Symptoms of rhabdomyosarcoma vary depending on its location and spread in the body and include the following:
|Location of tumor||Signs and symptoms|
|Neck, chest, back, arm, leg, or groin (including the testicles)||Lump or swelling, pain, and redness|
|Around the eye||Bulging eyes and vision problems|
|Ear or nasal sinuses||Earache, headache, nosebleeds, or sinus congestion|
|Bladder or prostate||Bloody urine and painful or difficult urination|
|Vagina||Vaginal bleeding and abnormal vaginal discharge|
|Abdomen||Vomiting, abdominal pain, or constipation|
If rhabdomyosarcoma is more advanced or widespread in the body, it can cause symptoms such as:
- Lumps under the skin (often in the neck, under the arm, or in the groin)
- Bone pain
- Persistent cough
- Weight loss
Many of these symptoms may be due to conditions other than cancer. If your child’s symptoms have not resolved within a week, take them to the pediatrician.
How is rhabdomyosarcoma diagnosed?
Your pediatrician will perform a physical examination of your child and may order tests such as:
- Biopsy (removal of a small amount of tissue for examination)
- Immunocytochemistry tests (special stains done on the cells taken during the biopsy to help the doctor make an accurate diagnosis)
- Genetic tests of tumor tissue (to look for any genetic abnormalities associated with the tumor)
- Bone marrow biopsy (removal of a small amount of tissue from the bone marrow using a special needle for examination under a microscope)
- Computed tomography scan
- Magnetic resonance imaging scan
- Bone scan (use of a radioactive tracer injected into the person’s veins to look at the inside of the bones)
- Positron emission tomography scan (usually combined with a CT scan to detect the spread of cancer in the body)
How is rhabdomyosarcoma treated?
If your child has been diagnosed with rhabdomyosarcoma, your pediatrician will discuss various treatment options with you. In many cases, a combination of treatments may be recommended:
- Surgery: Surgery aims to remove the cancerous mass from the affected part or organ along with some surrounding tissue.

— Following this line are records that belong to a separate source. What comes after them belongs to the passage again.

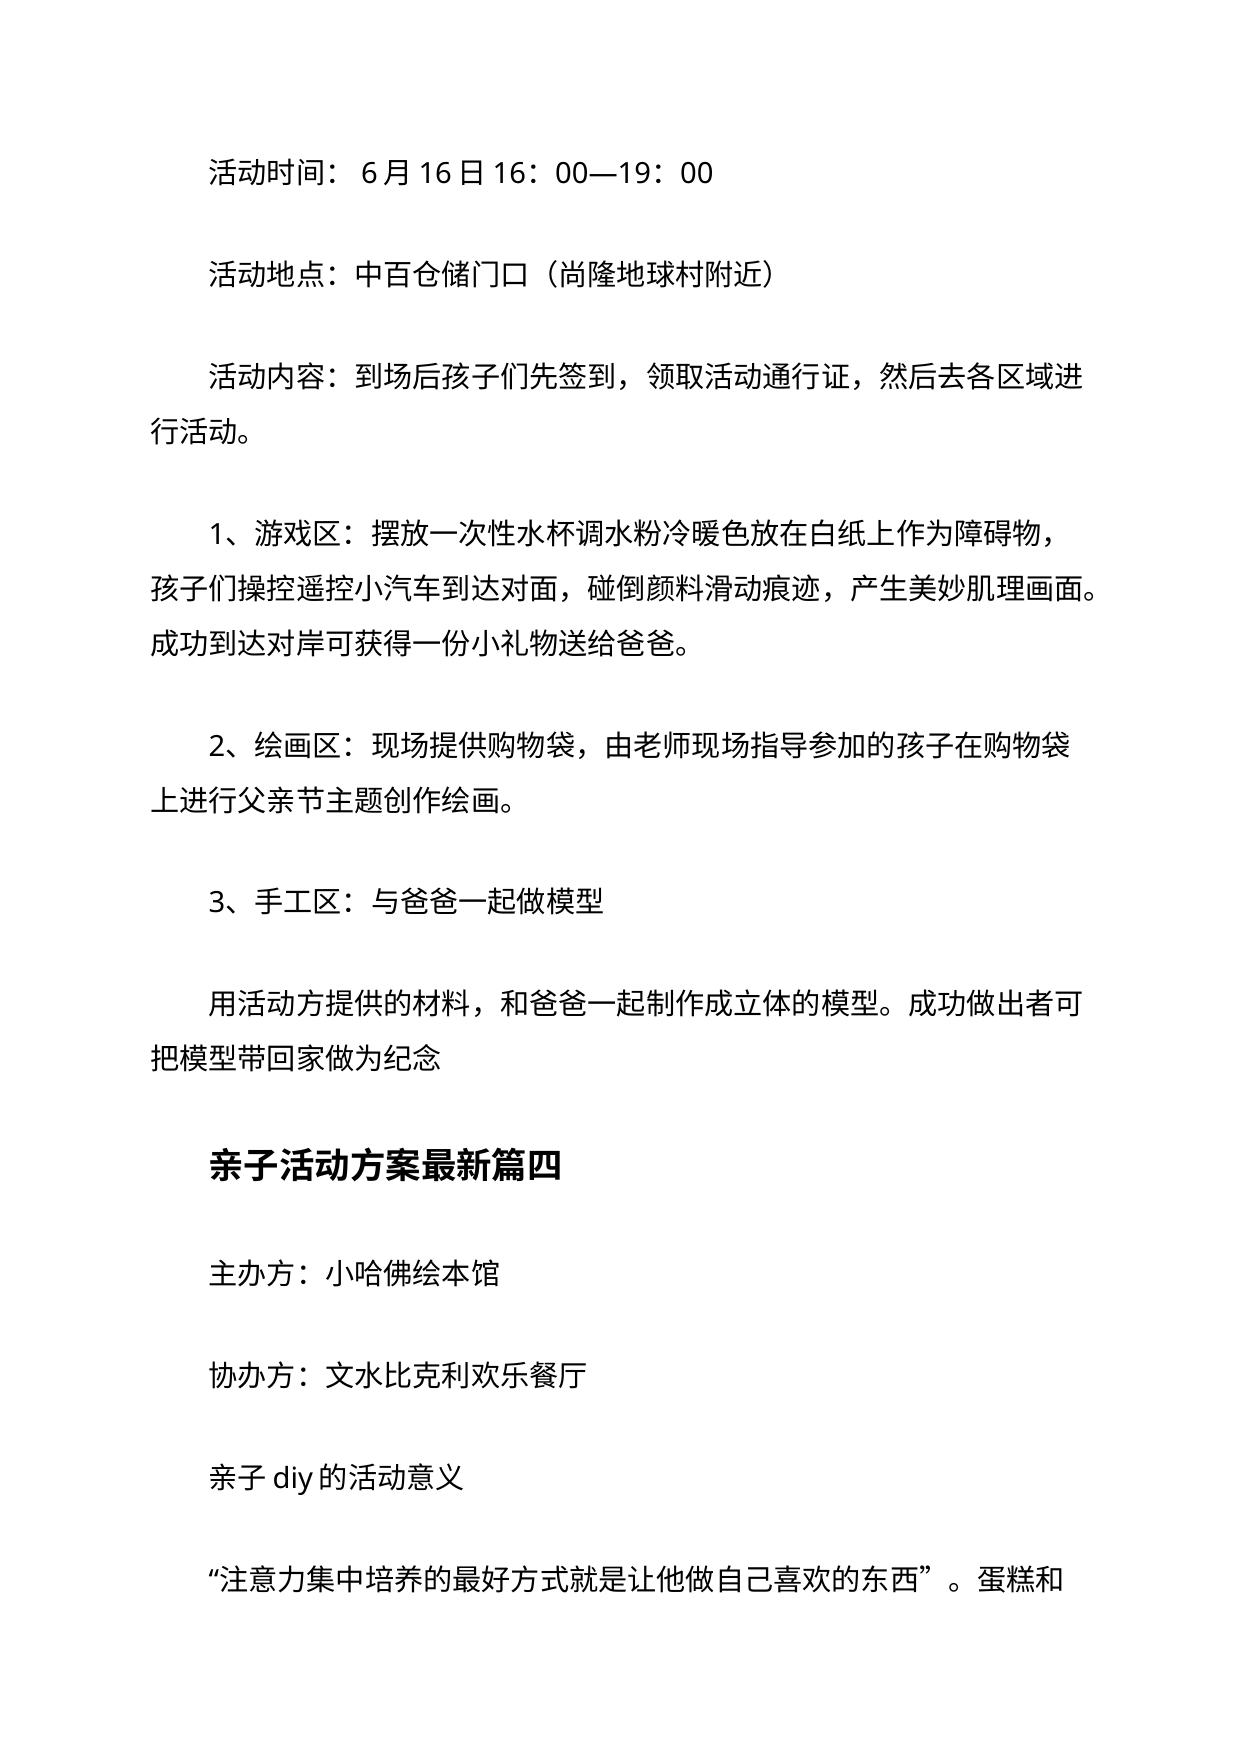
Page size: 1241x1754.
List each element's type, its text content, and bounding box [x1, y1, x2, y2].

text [150, 1556, 1090, 1599]
text 亲子diy的活动意义 [150, 1454, 1090, 1497]
text 活动时间： 6月16日16：00―19：00 [150, 150, 1090, 192]
text 活动内容：到场后孩子们先签到，领取活动通行证，然后去各区域进行活动。 [150, 354, 1090, 451]
text 协办方：文水比克利欢乐餐厅 [150, 1353, 1090, 1395]
text 2、绘画区：现场提供购物袋，由老师现场指导参加的孩子在购物袋上进行父亲节主题创作绘画。 [150, 722, 1090, 819]
text 1、游戏区：摆放一次性水杯调水粉冷暖色放在白纸上作为障碍物，孩子们操控遥控小汽车到达对面，碰倒颜料滑动痕迹，产生美妙肌理画面。成功到达对岸可获得一份小礼物送给爸爸。 [150, 510, 1090, 663]
text 用活动方提供的材料，和爸爸一起制作成立体的模型。成功做出者可把模型带回家做为纪念 [150, 981, 1090, 1078]
text 活动地点：中百仓储门口（尚隆地球村附近） [150, 252, 1090, 294]
text 亲子活动方案最新篇四 [150, 1137, 1090, 1189]
text 3、手工区：与爸爸一起做模型 [150, 879, 1090, 921]
text 主办方：小哈佛绘本馆 [150, 1251, 1090, 1293]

- Radiation: High-energy X-rays are focused on the affected part to kill cancer cells or slow their growth.
- Chemotherapy: Most children receive chemotherapy to prevent cancer from coming back. It involves injections of medications that stop the cells from dividing and spreading anywhere else in the body.

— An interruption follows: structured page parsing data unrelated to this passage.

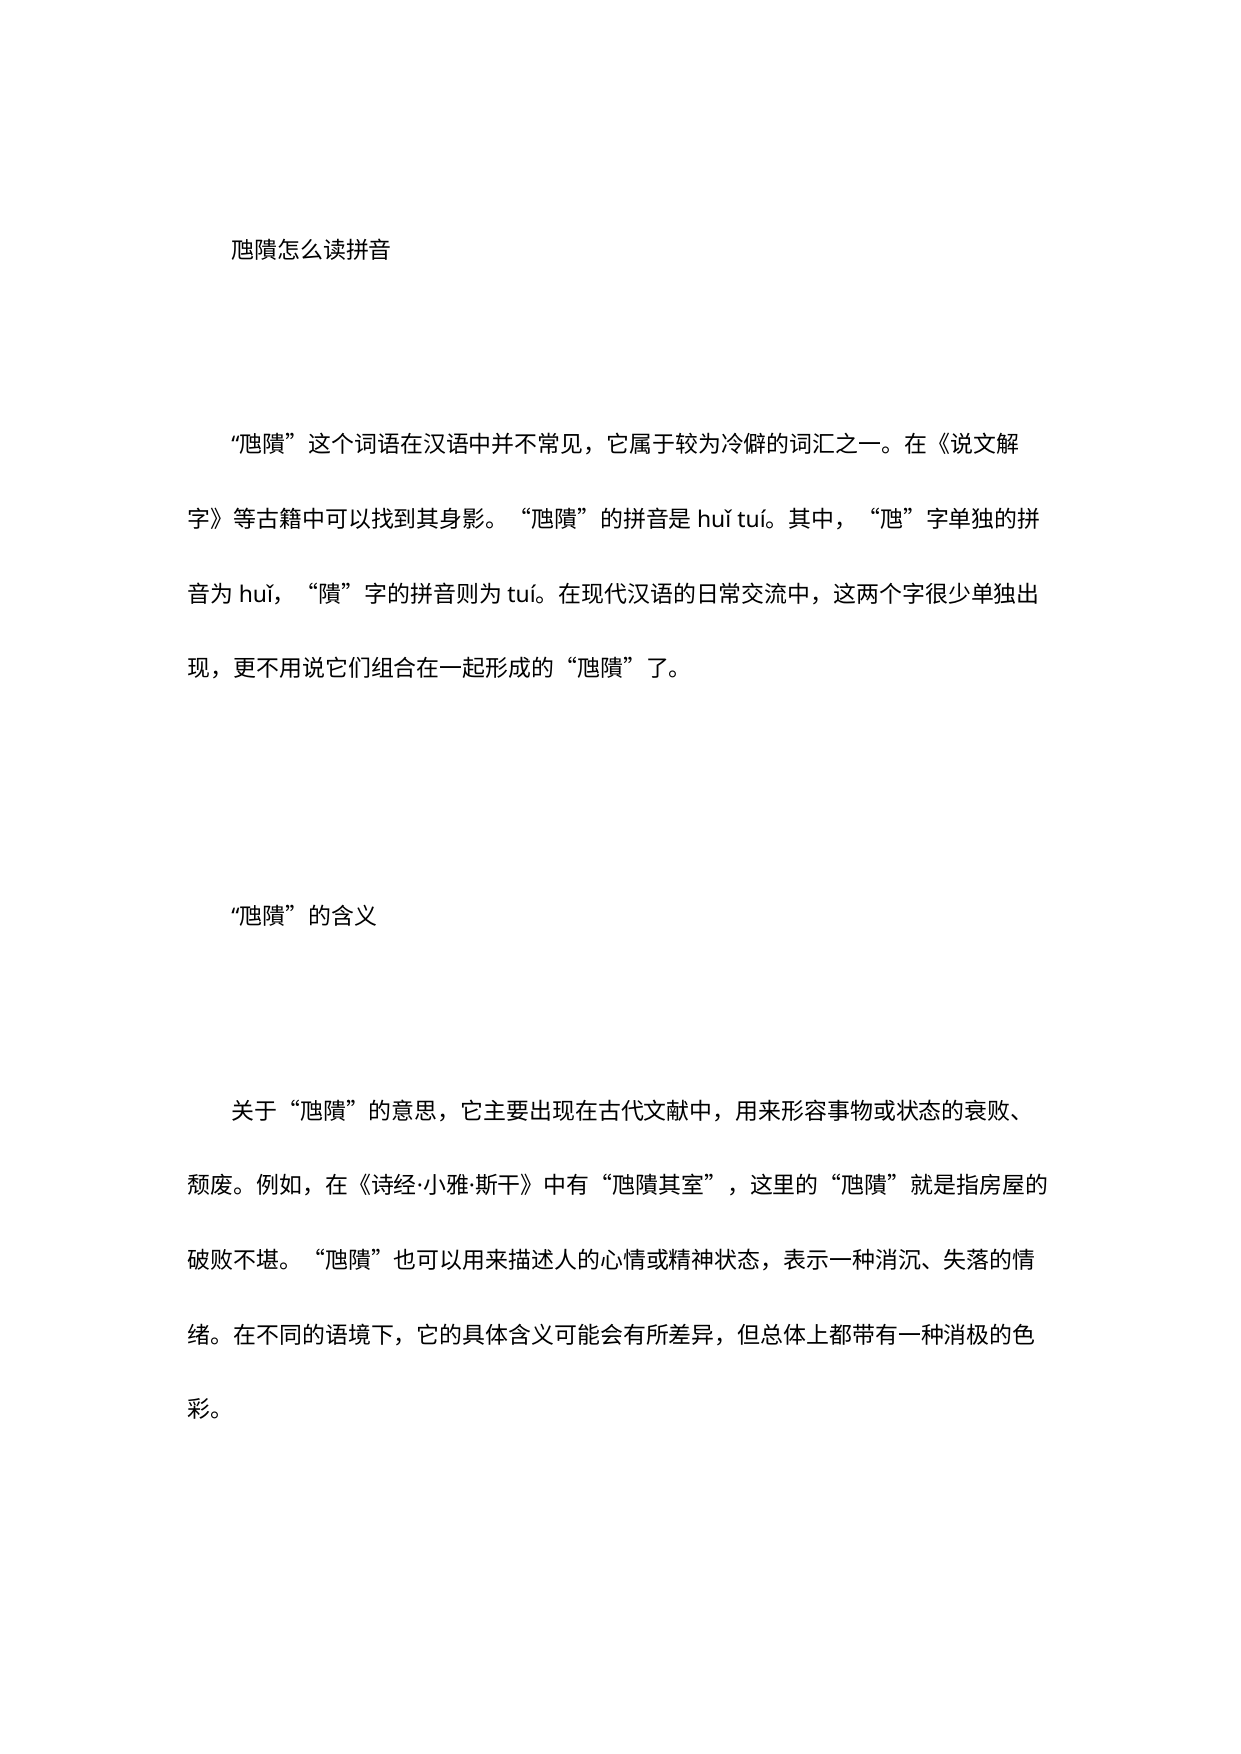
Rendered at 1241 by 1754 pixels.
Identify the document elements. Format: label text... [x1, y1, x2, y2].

text “虺隤”的含义 [187, 882, 1053, 947]
text “虺隤”这个词语在汉语中并不常见，它属于较为冷僻的词汇之一。在《说文解字》等古籍中可以找到其身影。“虺隤”的拼音是 huǐ tuí。其中，“虺”字单独的拼音为 huǐ，“隤”字的拼音则为 tuí。在现代汉语的日常交流中，这两个字很少单独出现，更不用说它们组合在一起形成的“虺隤”了。 [187, 410, 1053, 699]
text 虺隤怎么读拼音 [187, 216, 1053, 281]
text 关于“虺隤”的意思，它主要出现在古代文献中，用来形容事物或状态的衰败、颓废。例如，在《诗经·小雅·斯干》中有“虺隤其室”，这里的“虺隤”就是指房屋的破败不堪。“虺隤”也可以用来描述人的心情或精神状态，表示一种消沉、失落的情绪。在不同的语境下，它的具体含义可能会有所差异，但总体上都带有一种消极的色彩。 [187, 1077, 1053, 1441]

- Clinical trials: Because rhabdomyosarcoma is so rare, many people with the disease are treated as part of clinical trials. Clinical trials are studies that test the latest, most promising treatments for a disease. Ask your child’s doctor if your child can participate in clinical trials that test the use of new treatments for rhabdomyosarcoma.
- Palliative care: Palliative care, also called supportive care, aims at improving the quality of life of the affected person by treating symptoms of the disease and side effects of medications. Moreover, it may involve addressing emotional, mental, and social needs.